Robert O.Paxton, emeritierter Professor der Columbia University in New York, zuvor in Berkeley (nach Studium in Oxford und Harvard), kennt sich wie wenige andere im Frankreich des Vichy-Regimes aus, das mit dem nationalsozialistischen Deutschland kollaboriert hat. Er hat aber auch 2004 ein vielbeachtetes Buch allgemeineren Inhalts geschrieben, The Anatomy of Fascism, das auch in einer deutschen Übersetzung erschienen ist (Die Anatomie des Faschismus, DVA, München 2006).

Die faschistische Ideologie äußert sich laut Paxton so unterschiedlich und so widersprüchlich, dass er versucht ist, sie rein funktionalistisch zu sehen:

Fascists propose anything that serves to attract a crowd, solidify a mass following, or reassure their elite acccomplices.

Faschisten böten das, was ihnen in ihrem wechselnden Umfeld gerade am geeignetsten erscheine, die Massen anzuziehen und bei der Stange zu halten – und den Beistand der Eliten zu sichern. Wenn man nur ihre Texte studiere, könne man ihre Taten nicht verstehen, denn diese stimmten mit jenen nicht nachhaltig überein. Demnach definiert Paxton Faschismus als eine Form politischen Verhaltens, die gefühlte kollektive Demütigungen und Verfallserscheinungen mit einem Kult der Kraft kompensiert und das Heil in der Gewaltanwendung sucht, in einer Massenpartei von militanten Nationalisten, im Abbau demokratischer Freiheiten, in innenpolitischen „Säuberungen“ und außenpolitischer Expansion ohne ethische oder rechtliche Einschränkungen, in einer begrenzten, aber wirkungsvollen Zusammenarbeit mit den traditionellen Eliten:

Fascism may be defined as a form of political behaviour marked by obsessive preoccupation with community decline, humiliation, or victim-hood and by compensatory cults of unity, energy and purity, in which a mass-based party of committed nationalist militants, working in uneasy but effective collaboration with traditional elites, abandons democratic liberties and pursues with redemptive violence and without ethical or legal restraints goals of internal cleansing and external expansion.

Faschismus definieren bedeutet für Paxton eine fünffache Herausforderung annehmen.

Wir fassen sie in Fragen:

– Auf welchen Zeitrahmen lässt man sich ein?

– Welche Abwandlungen rechnet man dazu?

– Wie lässt sich aus so viel Vielfalt etwas verallgemeinern?

– Inwieweit entspricht faschistische Praxis faschistischer Theorie?

– Ist ein so umstrittener und als Schimpfwort missbrauchter Begriff wissenschaftstauglich?

Aufgaben.
**a.** Wo war Paxton laut dem Text über Paxton tätig, bevor er an die Columbia University in New York kam?
**b.** Fasse den Absatz aus dem Text über Paxton, der mit „Robert O.Paxton, emeritierter Professor“ beginnt, als knappe Stichpunktliste zusammen.
**c.** Übersetze diesen Satz aus dem Text über Paxton ins Englische: „Faschismus definieren bedeutet für Paxton eine fünffache Herausforderung annehmen.“

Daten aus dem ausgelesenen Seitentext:

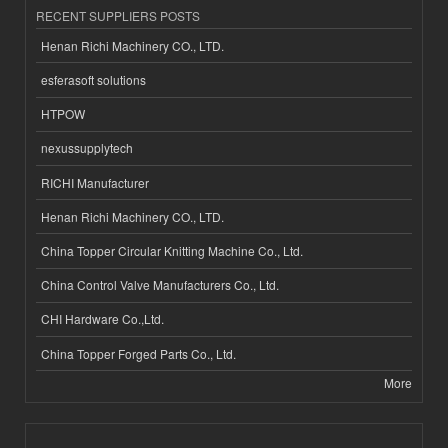
RECENT SUPPLIERS POSTS
Henan Richi Machinery CO., LTD.
esferasoft solutions
HTPOW
nexussupplytech
RICHI Manufacturer
Henan Richi Machinery CO., LTD.
China Topper Circular Knitting Machine Co., Ltd.
China Control Valve Manufacturers Co., Ltd.
CHI Hardware Co.,Ltd.
China Topper Forged Parts Co., Ltd.
More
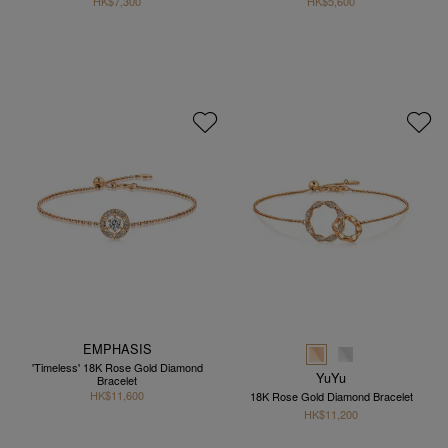
HK$7,300
HK$5,600
EMPHASIS
'Timeless' 18K Rose Gold Diamond
YuYu
Bracelet
HK$11,600
18K Rose Gold Diamond Bracelet
HK$11,200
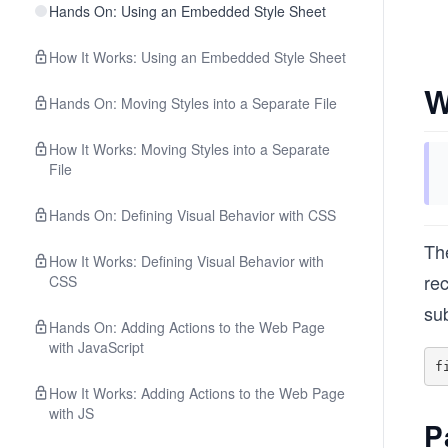
Hands On: Using an Embedded Style Sheet
How It Works: Using an Embedded Style Sheet
W
Hands On: Moving Styles into a Separate File
How It Works: Moving Styles into a Separate
File
Hands On: Defining Visual Behavior with CSS
The
How It Works: Defining Visual Behavior with
rec
CSS
su
Hands On: Adding Actions to the Web Page
with JavaScript
How It Works: Adding Actions to the Web Page
with JS
P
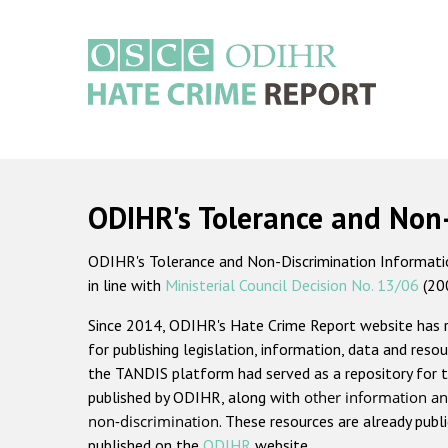
Skip
to
main
content
Main
navigation
ODIHR's Tolerance and Non
ODIHR's Tolerance and Non-Discrimination Information
in line with
Ministerial Council Decision No. 13/06
(20
Since 2014, ODIHR's Hate Crime Report website has
for publishing legislation, information, data and resou
the TANDIS platform had served as a repository for t
published by ODIHR, along with
other information an
non-discrimination
. These resources are already publ
published on the
ODIHR
website.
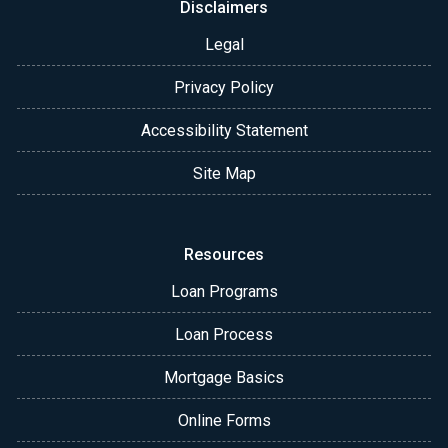
Disclaimers
Legal
Privacy Policy
Accessibility Statement
Site Map
Resources
Loan Programs
Loan Process
Mortgage Basics
Online Forms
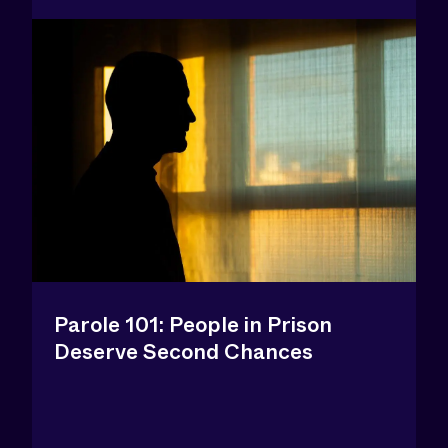
Parole 101: People in Prison
Deserve Second Chances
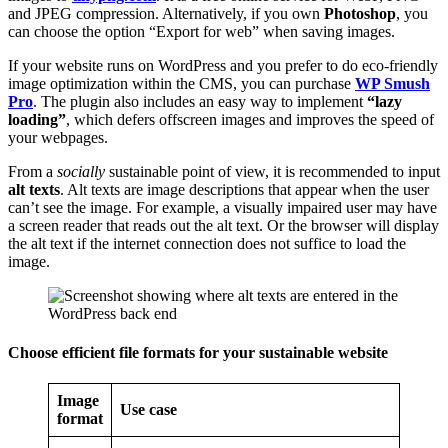
and JPEG compression. Alternatively, if you own
Photoshop
, you
can choose the option “Export for web” when saving images.
If your website runs on WordPress and you prefer to do eco-friendly
image optimization within the CMS, you can purchase
WP Smush
Pro
. The plugin also includes an easy way to implement
“lazy
loading”
, which defers offscreen images and improves the speed of
your webpages.
From a
socially
sustainable point of view, it is recommended to input
alt texts
. Alt texts are image descriptions that appear when the user
can’t see the image. For example, a visually impaired user may have
a screen reader that reads out the alt text. Or the browser will display
the alt text if the internet connection does not suffice to load the
image.
Choose efficient file formats for your sustainable website
Image
Use case
format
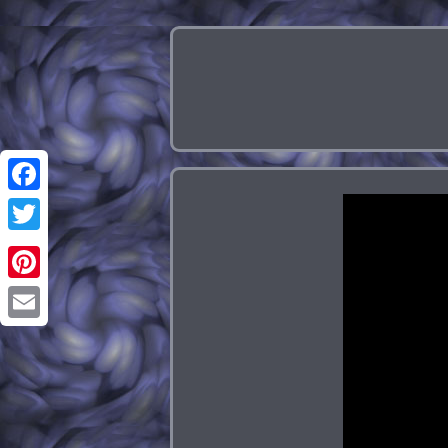
Facebook
Twitter
Pinterest
Email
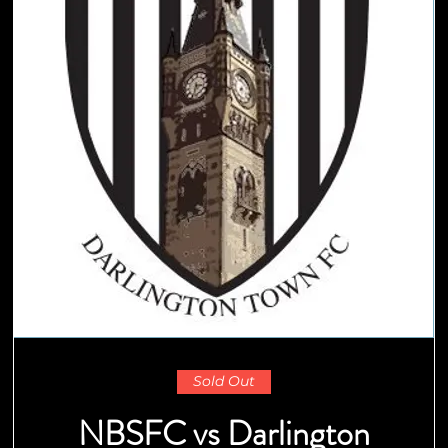
Sold Out
NBSFC vs Darlington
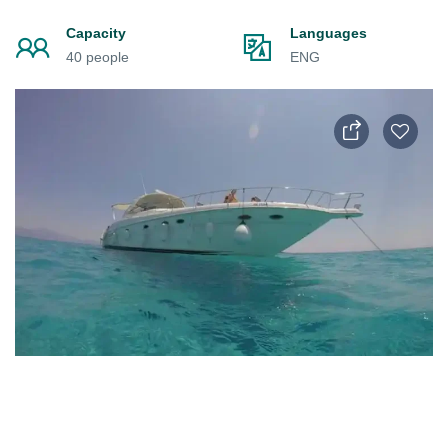
Capacity
Languages
40 people
ENG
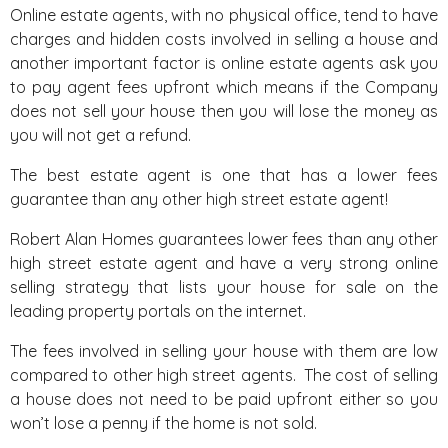
Online estate agents, with no physical office, tend to have
charges and hidden costs involved in selling a house and
another important factor is online estate agents ask you
to pay agent fees upfront which means if the Company
does not sell your house then you will lose the money as
you will not get a refund.
The best estate agent is one that has a lower fees
guarantee than any other high street estate agent!
Robert Alan Homes
guarantees
lower fees than any other
high street estate agent and have a very strong online
selling strategy that lists your house for sale on the
leading property portals on the internet.
The fees involved in selling your house with them are low
compared to other high street agents. The cost of selling
a house does not need to be paid upfront either so you
won’t lose a penny if the home is not sold.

Lösungen.
**a.** In Berkeley.

**b.**
- Robert O. Paxton ist emeritierter Professor der Columbia University in New York und war vorher in Berkeley.
- Er hat in Oxford und Harvard studiert.
- Er kennt sich wie wenige andere mit dem Frankreich des Vichy-Regimes aus, das mit dem nationalsozialistischen Deutschland kollaboriert hat.
- 2004 schrieb er das vielbeachtete, allgemeiner angelegte Buch „The Anatomy of Fascism“.
- Die deutsche Übersetzung erschien als „Die Anatomie des Faschismus“ (DVA, München 2006).

**c.** For Paxton, defining fascism means taking on a fivefold challenge.